Children on the move and unaccompanied and separated children

Children on the move and unaccompanied and separated children (UASC) face many protection risks in Europe, including detention, sexual and gender-based violence, further family separation, psychological distress, and security risks. These risks are exacerbated when UASC are placed in inadequate reception facilities and without appropriate care. Lack of educational opportunities or recreational activities also impact UASC well-being.
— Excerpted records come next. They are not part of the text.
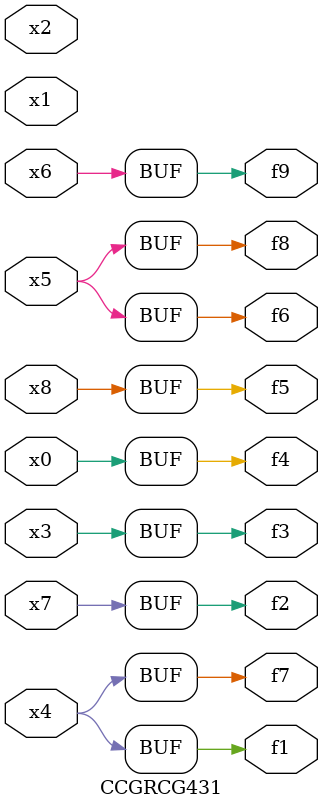
<source format=v>
module CCGRCG431(
	input x0, x1, x2, x3, x4, x5, x6, x7, x8,
	output f1, f2, f3, f4, f5, f6, f7, f8, f9
);
	assign f1 = x4;
	assign f2 = x7;
	assign f3 = x3;
	assign f4 = x0;
	assign f5 = x8;
	assign f6 = x5;
	assign f7 = x4;
	assign f8 = x5;
	assign f9 = x6;
endmodule

</source>
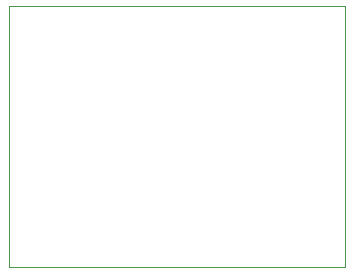
<source format=gbr>
%FSTAX23Y23*%
%MOIN*%
%SFA1B1*%

%IPPOS*%
%ADD27C,0.001000*%
%LNdrv8833_dev_profile-1*%
%LPD*%
G54D27*
X0Y0D02*
Y0087D01*
X0112*
Y0*
X0*
M02*
</source>
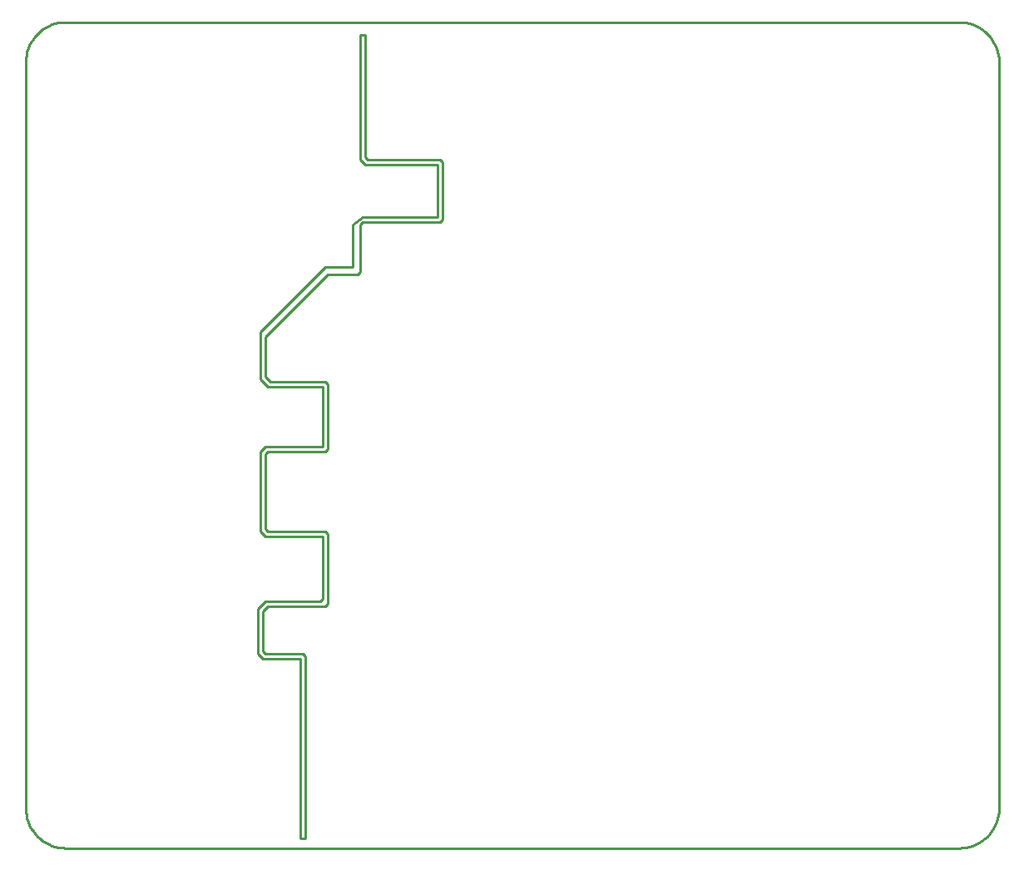
<source format=gbr>
G04 EAGLE Gerber RS-274X export*
G75*
%MOMM*%
%FSLAX34Y34*%
%LPD*%
%IN*%
%IPPOS*%
%AMOC8*
5,1,8,0,0,1.08239X$1,22.5*%
G01*
%ADD10C,0.254000*%


D10*
X0Y200660D02*
X155Y197118D01*
X617Y193603D01*
X1385Y190142D01*
X2451Y186760D01*
X3808Y183485D01*
X5445Y180340D01*
X7350Y177350D01*
X9508Y174537D01*
X11903Y171923D01*
X14517Y169528D01*
X17330Y167370D01*
X20320Y165465D01*
X23465Y163828D01*
X26740Y162471D01*
X30122Y161405D01*
X33583Y160637D01*
X37098Y160175D01*
X40640Y160020D01*
X949960Y160020D01*
X953502Y160175D01*
X957017Y160637D01*
X960478Y161405D01*
X963860Y162471D01*
X967135Y163828D01*
X970280Y165465D01*
X973270Y167370D01*
X976083Y169528D01*
X978697Y171923D01*
X981092Y174537D01*
X983250Y177350D01*
X985155Y180340D01*
X986792Y183485D01*
X988149Y186760D01*
X989215Y190142D01*
X989983Y193603D01*
X990445Y197118D01*
X990600Y200660D01*
X990600Y960120D01*
X990445Y963662D01*
X989983Y967177D01*
X989215Y970638D01*
X988149Y974020D01*
X986792Y977295D01*
X985155Y980440D01*
X983250Y983430D01*
X981092Y986243D01*
X978697Y988857D01*
X976083Y991252D01*
X973270Y993410D01*
X970280Y995315D01*
X967135Y996952D01*
X963860Y998309D01*
X960478Y999375D01*
X957017Y1000143D01*
X953502Y1000605D01*
X949960Y1000760D01*
X40640Y1000760D01*
X37098Y1000605D01*
X33583Y1000143D01*
X30122Y999375D01*
X26740Y998309D01*
X23465Y996952D01*
X20320Y995315D01*
X17330Y993410D01*
X14517Y991252D01*
X11903Y988857D01*
X9508Y986243D01*
X7350Y983430D01*
X5445Y980440D01*
X3808Y977295D01*
X2451Y974020D01*
X1385Y970638D01*
X617Y967177D01*
X155Y963662D01*
X0Y960120D01*
X0Y200660D01*
X236220Y358140D02*
X241300Y353060D01*
X279400Y353060D01*
X279400Y170180D01*
X284480Y170180D01*
X284480Y355600D01*
X281940Y358140D01*
X243840Y358140D01*
X241300Y360680D01*
X241300Y401320D01*
X246380Y406400D01*
X304800Y406400D01*
X307340Y408940D01*
X307340Y480060D01*
X304800Y482600D01*
X246380Y482600D01*
X243840Y485140D01*
X243840Y561340D01*
X246380Y563880D01*
X304800Y563880D01*
X307340Y566420D01*
X307340Y632460D01*
X304800Y635000D01*
X248920Y635000D01*
X243840Y640080D01*
X243840Y680720D01*
X307340Y744220D01*
X337820Y744220D01*
X340360Y746760D01*
X340360Y795020D01*
X342900Y797560D01*
X421640Y797560D01*
X424180Y800100D01*
X424180Y858520D01*
X421640Y861060D01*
X347980Y861060D01*
X345440Y863600D01*
X345440Y988060D01*
X340360Y988060D01*
X340360Y861060D01*
X345440Y855980D01*
X419100Y855980D01*
X419100Y802640D01*
X342900Y802640D01*
X332740Y795020D01*
X332740Y751840D01*
X304800Y751840D01*
X238760Y685800D01*
X238760Y637540D01*
X246380Y629920D01*
X302260Y629920D01*
X302260Y568960D01*
X243840Y568960D01*
X238760Y563880D01*
X238760Y482600D01*
X243840Y477520D01*
X302260Y477520D01*
X302260Y414020D01*
X299720Y411480D01*
X243840Y411480D01*
X236220Y403860D01*
X236220Y358140D01*
M02*

</source>
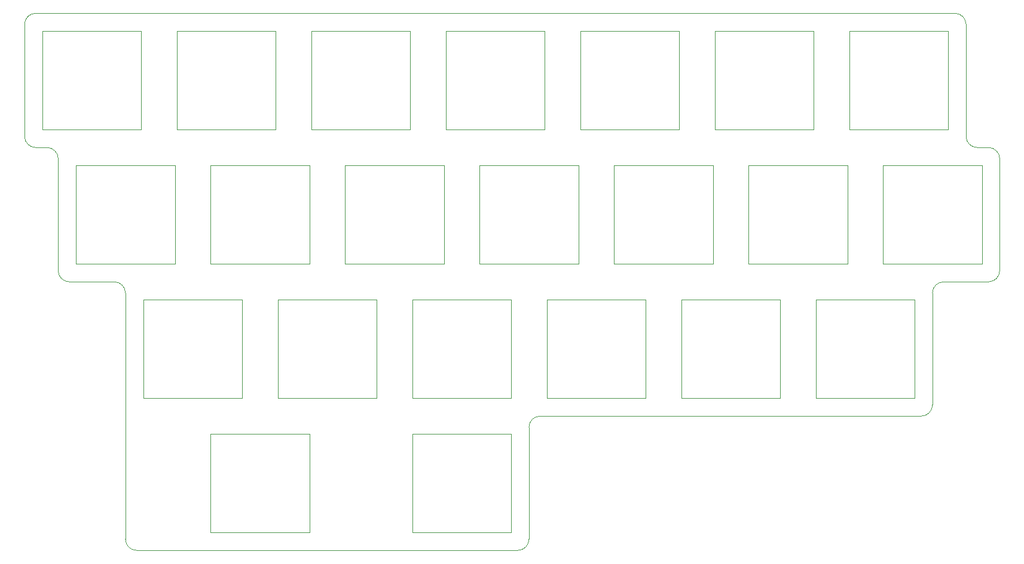
<source format=gm1>
G04 #@! TF.GenerationSoftware,KiCad,Pcbnew,(5.1.10-1-10_14)*
G04 #@! TF.CreationDate,2021-09-11T20:11:04+10:00*
G04 #@! TF.ProjectId,WTL-Split-Plates-Right,57544c2d-5370-46c6-9974-2d506c617465,rev?*
G04 #@! TF.SameCoordinates,Original*
G04 #@! TF.FileFunction,Profile,NP*
%FSLAX46Y46*%
G04 Gerber Fmt 4.6, Leading zero omitted, Abs format (unit mm)*
G04 Created by KiCad (PCBNEW (5.1.10-1-10_14)) date 2021-09-11 20:11:04*
%MOMM*%
%LPD*%
G01*
G04 APERTURE LIST*
G04 #@! TA.AperFunction,Profile*
%ADD10C,0.050000*%
G04 #@! TD*
G04 #@! TA.AperFunction,Profile*
%ADD11C,0.120000*%
G04 #@! TD*
G04 APERTURE END LIST*
D10*
X118268750Y-88900000D02*
X118268750Y-73025000D01*
X121443750Y-90487500D02*
X119856250Y-90487500D01*
X123031250Y-107950000D02*
X123031250Y-92075000D01*
X124618750Y-109537500D02*
X130968750Y-109537500D01*
X132556250Y-146050000D02*
X132556250Y-111125000D01*
X188118750Y-147637500D02*
X134143750Y-147637500D01*
X189706250Y-130175000D02*
X189706250Y-146050000D01*
X245268750Y-128587500D02*
X191293750Y-128587500D01*
X246856250Y-111125000D02*
X246856250Y-127000000D01*
X254793750Y-109537500D02*
X248443750Y-109537500D01*
X256381250Y-92075000D02*
X256381250Y-107950000D01*
X253206250Y-90487500D02*
X254793750Y-90487500D01*
X251618750Y-73025000D02*
X251618750Y-88900000D01*
X119856250Y-71437500D02*
X250031250Y-71437500D01*
X250031250Y-71437500D02*
G75*
G02*
X251618750Y-73025000I0J-1587500D01*
G01*
X253206250Y-90487500D02*
G75*
G02*
X251618750Y-88900000I0J1587500D01*
G01*
X254793750Y-90487500D02*
G75*
G02*
X256381250Y-92075000I0J-1587500D01*
G01*
X256381250Y-107950000D02*
G75*
G02*
X254793750Y-109537500I-1587500J0D01*
G01*
X246856250Y-111125000D02*
G75*
G02*
X248443750Y-109537500I1587500J0D01*
G01*
X246856250Y-127000000D02*
G75*
G02*
X245268750Y-128587500I-1587500J0D01*
G01*
X189706250Y-130175000D02*
G75*
G02*
X191293750Y-128587500I1587500J0D01*
G01*
X189706250Y-146050000D02*
G75*
G02*
X188118750Y-147637500I-1587500J0D01*
G01*
X134143750Y-147637500D02*
G75*
G02*
X132556250Y-146050000I0J1587500D01*
G01*
X130968750Y-109537500D02*
G75*
G02*
X132556250Y-111125000I0J-1587500D01*
G01*
X124618750Y-109537500D02*
G75*
G02*
X123031250Y-107950000I0J1587500D01*
G01*
X121443750Y-90487500D02*
G75*
G02*
X123031250Y-92075000I0J-1587500D01*
G01*
X119856250Y-90487500D02*
G75*
G02*
X118268750Y-88900000I0J1587500D01*
G01*
X118268750Y-73025000D02*
G75*
G02*
X119856250Y-71437500I1587500J0D01*
G01*
D11*
X144606250Y-131112500D02*
X144606250Y-145112500D01*
X144606250Y-145112500D02*
X158606250Y-145112500D01*
X158606250Y-145112500D02*
X158606250Y-131112500D01*
X158606250Y-131112500D02*
X144606250Y-131112500D01*
X173181250Y-131112500D02*
X173181250Y-145112500D01*
X173181250Y-145112500D02*
X187181250Y-145112500D01*
X187181250Y-145112500D02*
X187181250Y-131112500D01*
X187181250Y-131112500D02*
X173181250Y-131112500D01*
X211281250Y-112062500D02*
X211281250Y-126062500D01*
X211281250Y-126062500D02*
X225281250Y-126062500D01*
X225281250Y-126062500D02*
X225281250Y-112062500D01*
X225281250Y-112062500D02*
X211281250Y-112062500D01*
X192231250Y-112062500D02*
X192231250Y-126062500D01*
X192231250Y-126062500D02*
X206231250Y-126062500D01*
X206231250Y-126062500D02*
X206231250Y-112062500D01*
X206231250Y-112062500D02*
X192231250Y-112062500D01*
X230331250Y-112062500D02*
X230331250Y-126062500D01*
X230331250Y-126062500D02*
X244331250Y-126062500D01*
X244331250Y-126062500D02*
X244331250Y-112062500D01*
X244331250Y-112062500D02*
X230331250Y-112062500D01*
X173181250Y-112062500D02*
X173181250Y-126062500D01*
X173181250Y-126062500D02*
X187181250Y-126062500D01*
X187181250Y-126062500D02*
X187181250Y-112062500D01*
X187181250Y-112062500D02*
X173181250Y-112062500D01*
X135081250Y-112062500D02*
X135081250Y-126062500D01*
X135081250Y-126062500D02*
X149081250Y-126062500D01*
X149081250Y-126062500D02*
X149081250Y-112062500D01*
X149081250Y-112062500D02*
X135081250Y-112062500D01*
X154131250Y-112062500D02*
X154131250Y-126062500D01*
X154131250Y-126062500D02*
X168131250Y-126062500D01*
X168131250Y-126062500D02*
X168131250Y-112062500D01*
X168131250Y-112062500D02*
X154131250Y-112062500D01*
X201756250Y-93012500D02*
X201756250Y-107012500D01*
X201756250Y-107012500D02*
X215756250Y-107012500D01*
X215756250Y-107012500D02*
X215756250Y-93012500D01*
X215756250Y-93012500D02*
X201756250Y-93012500D01*
X182706250Y-93012500D02*
X182706250Y-107012500D01*
X182706250Y-107012500D02*
X196706250Y-107012500D01*
X196706250Y-107012500D02*
X196706250Y-93012500D01*
X196706250Y-93012500D02*
X182706250Y-93012500D01*
X239856250Y-93012500D02*
X239856250Y-107012500D01*
X239856250Y-107012500D02*
X253856250Y-107012500D01*
X253856250Y-107012500D02*
X253856250Y-93012500D01*
X253856250Y-93012500D02*
X239856250Y-93012500D01*
X220806250Y-93012500D02*
X220806250Y-107012500D01*
X220806250Y-107012500D02*
X234806250Y-107012500D01*
X234806250Y-107012500D02*
X234806250Y-93012500D01*
X234806250Y-93012500D02*
X220806250Y-93012500D01*
X163656250Y-93012500D02*
X163656250Y-107012500D01*
X163656250Y-107012500D02*
X177656250Y-107012500D01*
X177656250Y-107012500D02*
X177656250Y-93012500D01*
X177656250Y-93012500D02*
X163656250Y-93012500D01*
X125556250Y-93012500D02*
X125556250Y-107012500D01*
X125556250Y-107012500D02*
X139556250Y-107012500D01*
X139556250Y-107012500D02*
X139556250Y-93012500D01*
X139556250Y-93012500D02*
X125556250Y-93012500D01*
X144606250Y-93012500D02*
X144606250Y-107012500D01*
X144606250Y-107012500D02*
X158606250Y-107012500D01*
X158606250Y-107012500D02*
X158606250Y-93012500D01*
X158606250Y-93012500D02*
X144606250Y-93012500D01*
X235093750Y-73962500D02*
X235093750Y-87962500D01*
X235093750Y-87962500D02*
X249093750Y-87962500D01*
X249093750Y-87962500D02*
X249093750Y-73962500D01*
X249093750Y-73962500D02*
X235093750Y-73962500D01*
X216043750Y-73962500D02*
X216043750Y-87962500D01*
X216043750Y-87962500D02*
X230043750Y-87962500D01*
X230043750Y-87962500D02*
X230043750Y-73962500D01*
X230043750Y-73962500D02*
X216043750Y-73962500D01*
X196993750Y-73962500D02*
X196993750Y-87962500D01*
X196993750Y-87962500D02*
X210993750Y-87962500D01*
X210993750Y-87962500D02*
X210993750Y-73962500D01*
X210993750Y-73962500D02*
X196993750Y-73962500D01*
X177943750Y-73962500D02*
X177943750Y-87962500D01*
X177943750Y-87962500D02*
X191943750Y-87962500D01*
X191943750Y-87962500D02*
X191943750Y-73962500D01*
X191943750Y-73962500D02*
X177943750Y-73962500D01*
X158893750Y-73962500D02*
X158893750Y-87962500D01*
X158893750Y-87962500D02*
X172893750Y-87962500D01*
X172893750Y-87962500D02*
X172893750Y-73962500D01*
X172893750Y-73962500D02*
X158893750Y-73962500D01*
X139843750Y-73962500D02*
X139843750Y-87962500D01*
X139843750Y-87962500D02*
X153843750Y-87962500D01*
X153843750Y-87962500D02*
X153843750Y-73962500D01*
X153843750Y-73962500D02*
X139843750Y-73962500D01*
X120793750Y-73962500D02*
X120793750Y-87962500D01*
X120793750Y-87962500D02*
X134793750Y-87962500D01*
X134793750Y-87962500D02*
X134793750Y-73962500D01*
X134793750Y-73962500D02*
X120793750Y-73962500D01*
M02*

</source>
UNHCR, jointly with UNICEF and IRC has launched a Roadmap to strengthened policies and practices for UASC in Europe.

Sexual and gender-based violence

Sexual and gender-based violence is a growing threat to refugees across Europe, exacerbated by poor reception conditions, lack of specific services available to SGBV survivors, long procedures, family separation, and limited prospects and support for integration. Refugees and migrants face severe risks of SGBV on their way to Europe as well as after reaching the continent. Left with no other option, many resort to harmful coping mechanisms, including survival sex, and become exposed to sexual exploitation.

Integration into host communities

Integration involves a two-way process between refugees and their host communities. To build social cohesion, stability and security, it requires that communities are well-equipped to receive refugees, and that refugees are well-supported to realize their potential in their new environments. The ability for refugees to live and build futures for themselves wherever they are in Europe can contribute to an effective asylum system and reduce pressures for onward movement. Investing in the integration of refugees yields positive benefits for refugees as well as host communities, providing a sense of belonging and a future.

Communication with communities

Effective two-way communications with refugee populations is critical in ensuring that their voices are placed at the centre of defining needs and adequate solutions in UNHCR’s programmatic response, as well as in ensuring their access to asylum systems and rights in Europe. Providing information that is readily accessible in the appropriate languages, using multiple platforms, and for people of different ages, and in line with legal procedures, available services, and rights and obligations is a key priority. UNHCR works to establish platforms for refugee feedback and participation in order to enhance accountability to and participation of refugee communities.

Judicial engagement

UNHCR’s work on judicial matters centres around court interventions, informal support to lawyers on strategic litigation and initiatives to train and build capacity among lawyers and judges.

Statelessness in Europe

Among the millions of stateless people worldwide, UNHCR estimates that over 570,000 live in Europe. The causes vary, but one leading factor in Eastern Europe was the dissolution of the Soviet Union in 1991. Many people with expired Soviet passports have not been able to acquire the nationality of the state in which they reside. In the former Yugoslavia, groups of people fell between the cracks created by new nationality laws and became stateless. Though many have managed to establish or confirm their nationality, members of minority groups in south-eastern Europe, especially the Roma, still struggle to access the documents needed to confirm their nationality. Throughout Europe, gaps in nationality legislation continue to create situations of statelessness.

Statelessness can also be passed on from generation to generation. In some cases, stateless parents in Europe give birth to stateless children. In others cases, refugee or migrant mothers give birth in Europe and are unable to transfer their nationality to their child. Women from Syria, Iraq and 23 other nations globally are not allowed – under the nationality laws of their countries – to pass on their nationality to their child as men do.